Data to use:
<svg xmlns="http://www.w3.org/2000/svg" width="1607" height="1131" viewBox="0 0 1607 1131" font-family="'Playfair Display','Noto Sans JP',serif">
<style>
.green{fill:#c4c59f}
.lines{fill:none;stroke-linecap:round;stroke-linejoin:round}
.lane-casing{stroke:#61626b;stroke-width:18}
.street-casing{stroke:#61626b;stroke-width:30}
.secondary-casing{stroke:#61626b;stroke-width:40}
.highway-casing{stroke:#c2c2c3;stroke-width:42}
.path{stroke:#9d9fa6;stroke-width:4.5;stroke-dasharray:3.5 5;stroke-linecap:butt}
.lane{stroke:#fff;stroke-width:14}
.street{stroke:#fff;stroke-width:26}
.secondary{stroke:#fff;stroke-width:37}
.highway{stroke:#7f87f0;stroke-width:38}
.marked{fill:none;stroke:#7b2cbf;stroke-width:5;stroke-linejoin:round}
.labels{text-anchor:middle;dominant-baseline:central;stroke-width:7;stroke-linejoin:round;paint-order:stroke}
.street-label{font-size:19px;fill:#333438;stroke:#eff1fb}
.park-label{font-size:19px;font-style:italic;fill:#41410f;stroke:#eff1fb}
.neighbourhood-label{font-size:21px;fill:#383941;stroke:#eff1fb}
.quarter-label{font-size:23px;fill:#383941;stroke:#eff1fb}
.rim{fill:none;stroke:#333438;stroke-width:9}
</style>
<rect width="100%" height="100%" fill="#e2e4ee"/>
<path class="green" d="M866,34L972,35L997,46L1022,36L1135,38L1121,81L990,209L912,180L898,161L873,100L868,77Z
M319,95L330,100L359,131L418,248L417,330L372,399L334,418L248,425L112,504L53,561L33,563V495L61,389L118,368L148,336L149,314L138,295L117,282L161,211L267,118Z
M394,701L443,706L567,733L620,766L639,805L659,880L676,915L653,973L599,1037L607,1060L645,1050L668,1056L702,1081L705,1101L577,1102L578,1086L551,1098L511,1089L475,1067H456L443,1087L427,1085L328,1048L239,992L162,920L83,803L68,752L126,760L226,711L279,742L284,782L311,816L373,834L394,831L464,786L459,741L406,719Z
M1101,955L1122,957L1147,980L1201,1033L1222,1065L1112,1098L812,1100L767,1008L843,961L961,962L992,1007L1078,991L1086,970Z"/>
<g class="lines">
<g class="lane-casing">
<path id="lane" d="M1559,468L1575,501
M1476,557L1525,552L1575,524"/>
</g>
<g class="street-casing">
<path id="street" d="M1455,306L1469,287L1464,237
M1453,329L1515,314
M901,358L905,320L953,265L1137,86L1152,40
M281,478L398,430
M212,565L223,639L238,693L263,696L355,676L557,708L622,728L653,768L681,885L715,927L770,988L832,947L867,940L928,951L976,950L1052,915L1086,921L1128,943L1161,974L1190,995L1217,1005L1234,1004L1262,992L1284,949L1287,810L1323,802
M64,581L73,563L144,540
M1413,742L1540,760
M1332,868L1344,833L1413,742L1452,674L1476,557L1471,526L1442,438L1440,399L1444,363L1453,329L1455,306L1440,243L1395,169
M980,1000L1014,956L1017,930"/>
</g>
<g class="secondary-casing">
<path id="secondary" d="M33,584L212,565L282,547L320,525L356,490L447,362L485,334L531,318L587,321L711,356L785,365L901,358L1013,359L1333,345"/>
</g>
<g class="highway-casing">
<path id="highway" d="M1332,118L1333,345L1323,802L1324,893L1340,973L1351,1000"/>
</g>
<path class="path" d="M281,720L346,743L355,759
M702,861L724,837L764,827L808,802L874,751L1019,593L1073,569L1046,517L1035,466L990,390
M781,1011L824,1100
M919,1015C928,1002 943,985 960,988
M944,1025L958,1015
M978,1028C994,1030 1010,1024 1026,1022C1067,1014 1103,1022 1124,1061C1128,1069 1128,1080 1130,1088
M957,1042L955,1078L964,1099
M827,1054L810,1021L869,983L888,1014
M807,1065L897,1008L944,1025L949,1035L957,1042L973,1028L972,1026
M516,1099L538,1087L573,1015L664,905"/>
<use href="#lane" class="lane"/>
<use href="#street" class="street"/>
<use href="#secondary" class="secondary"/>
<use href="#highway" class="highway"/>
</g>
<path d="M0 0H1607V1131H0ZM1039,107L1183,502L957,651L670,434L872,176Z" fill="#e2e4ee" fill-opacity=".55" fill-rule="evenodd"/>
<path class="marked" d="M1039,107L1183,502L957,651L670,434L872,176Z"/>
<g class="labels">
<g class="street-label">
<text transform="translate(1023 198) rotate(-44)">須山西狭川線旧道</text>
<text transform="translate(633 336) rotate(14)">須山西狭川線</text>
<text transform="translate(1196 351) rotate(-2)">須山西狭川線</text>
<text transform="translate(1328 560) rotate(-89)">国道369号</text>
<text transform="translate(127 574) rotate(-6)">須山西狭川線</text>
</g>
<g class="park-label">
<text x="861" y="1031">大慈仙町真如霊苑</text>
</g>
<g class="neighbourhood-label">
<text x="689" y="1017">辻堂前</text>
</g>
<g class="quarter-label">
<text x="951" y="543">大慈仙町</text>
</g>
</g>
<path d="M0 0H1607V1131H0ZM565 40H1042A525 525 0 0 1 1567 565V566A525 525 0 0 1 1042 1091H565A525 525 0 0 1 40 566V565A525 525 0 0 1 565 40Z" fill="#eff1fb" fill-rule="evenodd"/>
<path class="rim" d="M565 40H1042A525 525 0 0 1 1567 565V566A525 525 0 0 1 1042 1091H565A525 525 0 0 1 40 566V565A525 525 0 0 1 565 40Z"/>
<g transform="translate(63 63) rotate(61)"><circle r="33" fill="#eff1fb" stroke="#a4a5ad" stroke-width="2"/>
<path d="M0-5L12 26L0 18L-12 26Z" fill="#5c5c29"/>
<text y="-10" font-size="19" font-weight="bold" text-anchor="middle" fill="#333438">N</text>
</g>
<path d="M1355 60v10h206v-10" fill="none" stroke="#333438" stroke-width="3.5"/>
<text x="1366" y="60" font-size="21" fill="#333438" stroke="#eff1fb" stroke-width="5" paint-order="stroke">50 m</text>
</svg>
==
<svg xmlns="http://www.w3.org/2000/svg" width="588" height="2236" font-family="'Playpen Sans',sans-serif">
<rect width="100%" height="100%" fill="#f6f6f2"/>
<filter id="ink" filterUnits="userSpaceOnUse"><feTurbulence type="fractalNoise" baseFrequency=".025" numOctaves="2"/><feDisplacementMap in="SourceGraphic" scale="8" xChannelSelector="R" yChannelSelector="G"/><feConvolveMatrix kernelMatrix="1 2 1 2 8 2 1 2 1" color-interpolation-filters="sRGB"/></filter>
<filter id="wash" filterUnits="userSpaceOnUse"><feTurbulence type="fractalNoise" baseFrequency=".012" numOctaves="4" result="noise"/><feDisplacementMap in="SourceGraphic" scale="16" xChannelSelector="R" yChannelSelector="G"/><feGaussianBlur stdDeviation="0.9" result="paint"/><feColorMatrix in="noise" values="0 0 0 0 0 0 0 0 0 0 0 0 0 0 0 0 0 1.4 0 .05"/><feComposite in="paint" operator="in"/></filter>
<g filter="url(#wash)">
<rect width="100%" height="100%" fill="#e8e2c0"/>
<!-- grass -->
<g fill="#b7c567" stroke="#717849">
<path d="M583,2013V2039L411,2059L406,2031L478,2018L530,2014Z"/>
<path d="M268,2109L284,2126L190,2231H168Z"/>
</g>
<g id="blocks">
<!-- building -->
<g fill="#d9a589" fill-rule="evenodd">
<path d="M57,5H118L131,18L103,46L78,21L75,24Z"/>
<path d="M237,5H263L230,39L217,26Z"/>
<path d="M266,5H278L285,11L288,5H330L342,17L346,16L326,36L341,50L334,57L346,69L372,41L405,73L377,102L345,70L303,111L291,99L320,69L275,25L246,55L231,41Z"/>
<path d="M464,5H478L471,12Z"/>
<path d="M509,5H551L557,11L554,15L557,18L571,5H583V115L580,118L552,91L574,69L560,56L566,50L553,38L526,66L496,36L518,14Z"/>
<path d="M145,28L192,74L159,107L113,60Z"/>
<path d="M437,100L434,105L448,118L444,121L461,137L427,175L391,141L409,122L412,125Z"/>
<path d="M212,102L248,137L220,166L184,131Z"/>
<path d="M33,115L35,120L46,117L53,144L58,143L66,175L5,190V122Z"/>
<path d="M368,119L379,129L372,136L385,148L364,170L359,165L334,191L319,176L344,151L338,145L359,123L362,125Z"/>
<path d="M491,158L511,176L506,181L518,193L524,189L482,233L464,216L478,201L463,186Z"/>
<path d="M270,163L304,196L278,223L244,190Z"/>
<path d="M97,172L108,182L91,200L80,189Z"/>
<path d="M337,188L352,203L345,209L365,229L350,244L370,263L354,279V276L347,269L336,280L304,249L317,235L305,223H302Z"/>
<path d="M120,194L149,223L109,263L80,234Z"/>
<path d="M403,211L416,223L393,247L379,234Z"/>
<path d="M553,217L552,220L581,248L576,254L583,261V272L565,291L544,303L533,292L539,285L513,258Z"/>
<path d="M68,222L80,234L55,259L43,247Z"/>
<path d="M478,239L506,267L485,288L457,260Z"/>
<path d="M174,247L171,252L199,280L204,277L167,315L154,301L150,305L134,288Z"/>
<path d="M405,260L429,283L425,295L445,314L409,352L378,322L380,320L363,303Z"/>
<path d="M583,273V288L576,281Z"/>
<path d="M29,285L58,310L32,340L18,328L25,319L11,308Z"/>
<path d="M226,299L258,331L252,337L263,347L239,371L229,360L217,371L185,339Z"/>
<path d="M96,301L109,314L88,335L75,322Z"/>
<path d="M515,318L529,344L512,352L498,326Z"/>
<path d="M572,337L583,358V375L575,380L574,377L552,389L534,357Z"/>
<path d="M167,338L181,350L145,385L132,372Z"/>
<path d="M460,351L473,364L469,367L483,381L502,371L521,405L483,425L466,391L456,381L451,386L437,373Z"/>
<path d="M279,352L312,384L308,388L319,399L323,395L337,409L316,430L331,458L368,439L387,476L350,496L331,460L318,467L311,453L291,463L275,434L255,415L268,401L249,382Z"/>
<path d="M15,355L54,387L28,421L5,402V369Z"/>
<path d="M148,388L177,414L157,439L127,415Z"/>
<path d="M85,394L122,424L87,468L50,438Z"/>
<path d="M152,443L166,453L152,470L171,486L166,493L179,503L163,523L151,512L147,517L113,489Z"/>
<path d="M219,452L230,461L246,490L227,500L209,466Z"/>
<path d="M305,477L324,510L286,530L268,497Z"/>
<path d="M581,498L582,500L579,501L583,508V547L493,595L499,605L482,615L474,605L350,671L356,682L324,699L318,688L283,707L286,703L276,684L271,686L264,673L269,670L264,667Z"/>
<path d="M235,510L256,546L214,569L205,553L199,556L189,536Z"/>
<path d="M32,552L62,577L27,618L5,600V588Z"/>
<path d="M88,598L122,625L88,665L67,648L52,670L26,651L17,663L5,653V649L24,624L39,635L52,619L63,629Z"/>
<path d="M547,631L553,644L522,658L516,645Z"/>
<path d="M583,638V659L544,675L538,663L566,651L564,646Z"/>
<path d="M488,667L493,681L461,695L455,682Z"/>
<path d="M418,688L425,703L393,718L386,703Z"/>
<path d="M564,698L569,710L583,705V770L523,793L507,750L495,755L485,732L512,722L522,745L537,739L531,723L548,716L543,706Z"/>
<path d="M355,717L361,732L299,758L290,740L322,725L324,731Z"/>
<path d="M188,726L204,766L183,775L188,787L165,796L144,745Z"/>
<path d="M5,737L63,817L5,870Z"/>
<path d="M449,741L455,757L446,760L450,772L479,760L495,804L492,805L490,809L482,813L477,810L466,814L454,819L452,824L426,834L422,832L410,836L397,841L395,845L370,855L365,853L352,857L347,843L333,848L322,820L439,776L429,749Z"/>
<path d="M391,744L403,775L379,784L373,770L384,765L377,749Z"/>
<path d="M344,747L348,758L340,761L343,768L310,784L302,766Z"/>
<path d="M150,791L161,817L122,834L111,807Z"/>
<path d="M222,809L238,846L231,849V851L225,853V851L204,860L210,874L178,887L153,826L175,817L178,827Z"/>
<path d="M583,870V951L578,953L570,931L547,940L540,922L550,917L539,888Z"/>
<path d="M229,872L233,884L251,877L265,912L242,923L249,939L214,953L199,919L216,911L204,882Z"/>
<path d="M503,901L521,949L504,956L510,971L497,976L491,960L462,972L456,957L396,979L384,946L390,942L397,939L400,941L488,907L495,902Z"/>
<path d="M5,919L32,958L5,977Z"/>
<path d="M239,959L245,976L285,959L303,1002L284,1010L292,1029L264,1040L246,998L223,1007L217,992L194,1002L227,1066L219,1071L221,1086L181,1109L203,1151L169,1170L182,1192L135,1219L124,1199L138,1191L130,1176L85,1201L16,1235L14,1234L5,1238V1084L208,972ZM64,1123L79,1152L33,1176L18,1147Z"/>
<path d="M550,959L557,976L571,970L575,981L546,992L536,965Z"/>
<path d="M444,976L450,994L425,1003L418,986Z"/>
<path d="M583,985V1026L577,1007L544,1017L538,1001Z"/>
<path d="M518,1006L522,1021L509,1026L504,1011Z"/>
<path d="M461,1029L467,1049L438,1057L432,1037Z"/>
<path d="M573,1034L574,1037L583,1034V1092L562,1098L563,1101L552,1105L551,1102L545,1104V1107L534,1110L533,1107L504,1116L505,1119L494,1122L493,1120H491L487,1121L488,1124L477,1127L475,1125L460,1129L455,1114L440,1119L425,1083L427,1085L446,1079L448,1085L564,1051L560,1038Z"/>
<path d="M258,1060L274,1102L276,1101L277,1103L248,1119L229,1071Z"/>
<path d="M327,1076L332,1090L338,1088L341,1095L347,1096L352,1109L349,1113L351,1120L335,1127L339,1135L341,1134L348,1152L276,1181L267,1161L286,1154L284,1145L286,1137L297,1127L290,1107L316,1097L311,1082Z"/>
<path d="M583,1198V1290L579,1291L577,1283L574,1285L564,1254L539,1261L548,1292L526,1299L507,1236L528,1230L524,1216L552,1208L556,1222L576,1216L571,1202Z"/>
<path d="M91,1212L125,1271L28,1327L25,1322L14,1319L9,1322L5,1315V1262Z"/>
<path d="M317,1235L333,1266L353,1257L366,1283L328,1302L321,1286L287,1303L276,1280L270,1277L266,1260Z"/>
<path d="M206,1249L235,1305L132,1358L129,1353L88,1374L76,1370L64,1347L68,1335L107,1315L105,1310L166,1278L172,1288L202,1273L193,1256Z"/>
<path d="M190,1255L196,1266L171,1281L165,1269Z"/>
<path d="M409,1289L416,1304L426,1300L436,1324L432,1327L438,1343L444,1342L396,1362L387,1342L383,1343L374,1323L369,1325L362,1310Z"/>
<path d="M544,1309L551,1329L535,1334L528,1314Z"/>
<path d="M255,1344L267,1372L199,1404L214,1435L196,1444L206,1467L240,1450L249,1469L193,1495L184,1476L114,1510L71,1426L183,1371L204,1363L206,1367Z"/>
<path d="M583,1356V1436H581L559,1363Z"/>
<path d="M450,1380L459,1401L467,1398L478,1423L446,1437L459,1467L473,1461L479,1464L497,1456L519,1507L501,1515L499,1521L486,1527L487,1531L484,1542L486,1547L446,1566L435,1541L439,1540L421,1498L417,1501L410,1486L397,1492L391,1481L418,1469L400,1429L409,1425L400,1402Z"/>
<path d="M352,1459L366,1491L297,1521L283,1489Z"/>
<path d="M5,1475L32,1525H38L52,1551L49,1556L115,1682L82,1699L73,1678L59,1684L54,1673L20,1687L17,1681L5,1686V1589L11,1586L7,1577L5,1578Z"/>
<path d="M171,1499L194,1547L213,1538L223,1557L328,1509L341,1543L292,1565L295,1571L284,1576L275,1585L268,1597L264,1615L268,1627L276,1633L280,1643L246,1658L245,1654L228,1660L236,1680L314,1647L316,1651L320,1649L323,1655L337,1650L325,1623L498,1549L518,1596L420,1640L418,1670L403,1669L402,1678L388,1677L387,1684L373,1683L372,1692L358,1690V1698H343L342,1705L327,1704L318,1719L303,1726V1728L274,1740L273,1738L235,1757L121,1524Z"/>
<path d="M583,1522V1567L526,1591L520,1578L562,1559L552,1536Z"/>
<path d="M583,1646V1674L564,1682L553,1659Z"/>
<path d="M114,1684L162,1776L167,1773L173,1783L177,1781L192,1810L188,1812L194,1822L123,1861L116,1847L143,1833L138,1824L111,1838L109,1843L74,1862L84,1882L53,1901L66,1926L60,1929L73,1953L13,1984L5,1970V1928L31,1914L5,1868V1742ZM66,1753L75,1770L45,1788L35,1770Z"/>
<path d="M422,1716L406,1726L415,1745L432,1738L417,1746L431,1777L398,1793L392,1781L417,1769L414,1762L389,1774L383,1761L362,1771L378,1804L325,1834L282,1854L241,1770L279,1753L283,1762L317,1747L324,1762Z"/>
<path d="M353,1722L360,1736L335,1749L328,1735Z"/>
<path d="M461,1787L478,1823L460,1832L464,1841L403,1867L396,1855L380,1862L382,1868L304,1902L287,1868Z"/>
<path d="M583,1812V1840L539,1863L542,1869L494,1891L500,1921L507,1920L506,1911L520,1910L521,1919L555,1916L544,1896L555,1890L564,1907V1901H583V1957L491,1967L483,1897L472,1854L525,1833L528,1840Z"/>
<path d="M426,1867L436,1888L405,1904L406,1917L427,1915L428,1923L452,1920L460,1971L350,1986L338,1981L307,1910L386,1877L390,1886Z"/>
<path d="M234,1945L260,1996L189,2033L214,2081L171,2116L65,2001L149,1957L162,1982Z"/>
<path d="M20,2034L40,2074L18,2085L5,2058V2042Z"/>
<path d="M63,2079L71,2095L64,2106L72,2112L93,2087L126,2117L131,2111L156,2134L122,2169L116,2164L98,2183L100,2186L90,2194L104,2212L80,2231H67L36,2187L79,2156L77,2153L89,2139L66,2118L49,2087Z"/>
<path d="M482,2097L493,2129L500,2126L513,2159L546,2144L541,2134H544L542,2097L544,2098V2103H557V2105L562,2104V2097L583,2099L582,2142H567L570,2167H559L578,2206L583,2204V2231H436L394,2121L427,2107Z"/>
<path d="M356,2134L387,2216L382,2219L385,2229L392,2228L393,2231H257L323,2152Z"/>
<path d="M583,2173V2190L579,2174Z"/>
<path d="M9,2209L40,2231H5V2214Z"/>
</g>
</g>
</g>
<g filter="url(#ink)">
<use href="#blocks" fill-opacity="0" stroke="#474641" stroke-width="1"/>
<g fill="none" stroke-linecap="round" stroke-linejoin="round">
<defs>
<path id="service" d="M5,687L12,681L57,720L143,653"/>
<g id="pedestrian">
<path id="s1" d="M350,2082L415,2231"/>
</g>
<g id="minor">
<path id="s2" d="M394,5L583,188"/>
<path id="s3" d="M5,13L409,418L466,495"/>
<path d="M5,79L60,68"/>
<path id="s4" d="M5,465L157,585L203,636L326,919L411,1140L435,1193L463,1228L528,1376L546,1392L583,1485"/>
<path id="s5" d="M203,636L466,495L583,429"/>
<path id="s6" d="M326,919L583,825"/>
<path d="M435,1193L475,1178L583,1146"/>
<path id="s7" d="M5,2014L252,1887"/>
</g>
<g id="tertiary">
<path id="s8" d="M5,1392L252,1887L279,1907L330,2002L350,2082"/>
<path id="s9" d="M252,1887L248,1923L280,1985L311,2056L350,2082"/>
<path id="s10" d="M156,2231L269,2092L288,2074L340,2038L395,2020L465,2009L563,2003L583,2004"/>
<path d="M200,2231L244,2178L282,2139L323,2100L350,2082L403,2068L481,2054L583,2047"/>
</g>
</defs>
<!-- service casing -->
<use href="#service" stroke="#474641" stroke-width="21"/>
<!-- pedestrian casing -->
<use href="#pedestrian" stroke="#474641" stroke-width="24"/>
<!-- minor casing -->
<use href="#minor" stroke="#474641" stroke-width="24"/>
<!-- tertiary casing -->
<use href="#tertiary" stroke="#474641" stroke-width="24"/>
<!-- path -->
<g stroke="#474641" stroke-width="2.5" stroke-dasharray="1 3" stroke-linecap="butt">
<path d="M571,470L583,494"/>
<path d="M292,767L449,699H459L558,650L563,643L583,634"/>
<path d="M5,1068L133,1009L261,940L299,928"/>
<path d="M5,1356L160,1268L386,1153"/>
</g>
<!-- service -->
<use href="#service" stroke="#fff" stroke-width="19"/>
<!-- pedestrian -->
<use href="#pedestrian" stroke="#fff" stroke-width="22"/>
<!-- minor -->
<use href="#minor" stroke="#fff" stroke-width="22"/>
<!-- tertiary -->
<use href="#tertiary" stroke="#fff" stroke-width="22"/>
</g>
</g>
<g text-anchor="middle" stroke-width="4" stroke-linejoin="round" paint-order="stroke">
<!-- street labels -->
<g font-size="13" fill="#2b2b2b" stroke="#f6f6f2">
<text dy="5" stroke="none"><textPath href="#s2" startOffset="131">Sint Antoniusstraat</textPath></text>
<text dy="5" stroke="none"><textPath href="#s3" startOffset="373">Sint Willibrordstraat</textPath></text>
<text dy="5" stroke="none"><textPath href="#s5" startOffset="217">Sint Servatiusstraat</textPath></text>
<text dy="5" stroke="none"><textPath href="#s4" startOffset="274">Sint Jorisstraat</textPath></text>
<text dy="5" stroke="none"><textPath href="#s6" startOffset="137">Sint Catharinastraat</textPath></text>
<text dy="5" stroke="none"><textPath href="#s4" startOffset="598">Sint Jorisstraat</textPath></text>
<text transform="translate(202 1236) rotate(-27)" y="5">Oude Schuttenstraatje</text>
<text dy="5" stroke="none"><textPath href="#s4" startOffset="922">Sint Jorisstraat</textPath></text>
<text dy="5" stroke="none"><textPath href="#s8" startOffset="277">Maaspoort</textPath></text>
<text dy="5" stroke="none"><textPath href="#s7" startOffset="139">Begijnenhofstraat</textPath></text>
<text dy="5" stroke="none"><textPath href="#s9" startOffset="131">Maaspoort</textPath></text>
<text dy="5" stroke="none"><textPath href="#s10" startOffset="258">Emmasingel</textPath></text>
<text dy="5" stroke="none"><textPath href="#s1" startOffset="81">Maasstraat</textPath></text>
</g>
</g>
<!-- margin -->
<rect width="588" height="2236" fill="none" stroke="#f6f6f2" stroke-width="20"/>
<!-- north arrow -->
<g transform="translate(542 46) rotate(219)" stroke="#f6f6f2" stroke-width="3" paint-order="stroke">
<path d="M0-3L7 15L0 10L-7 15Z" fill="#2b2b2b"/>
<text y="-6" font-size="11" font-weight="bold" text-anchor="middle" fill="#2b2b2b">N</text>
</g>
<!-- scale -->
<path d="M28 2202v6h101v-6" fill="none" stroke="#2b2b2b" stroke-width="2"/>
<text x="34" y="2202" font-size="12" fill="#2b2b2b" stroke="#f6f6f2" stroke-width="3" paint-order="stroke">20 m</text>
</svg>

Directions: The answer must consist of each line in the entries above that includes "linecap".

Exercise response:
.lines{fill:none;stroke-linecap:round;stroke-linejoin:round}
.path{stroke:#9d9fa6;stroke-width:4.5;stroke-dasharray:3.5 5;stroke-linecap:butt}
<g fill="none" stroke-linecap="round" stroke-linejoin="round">
<g stroke="#474641" stroke-width="2.5" stroke-dasharray="1 3" stroke-linecap="butt">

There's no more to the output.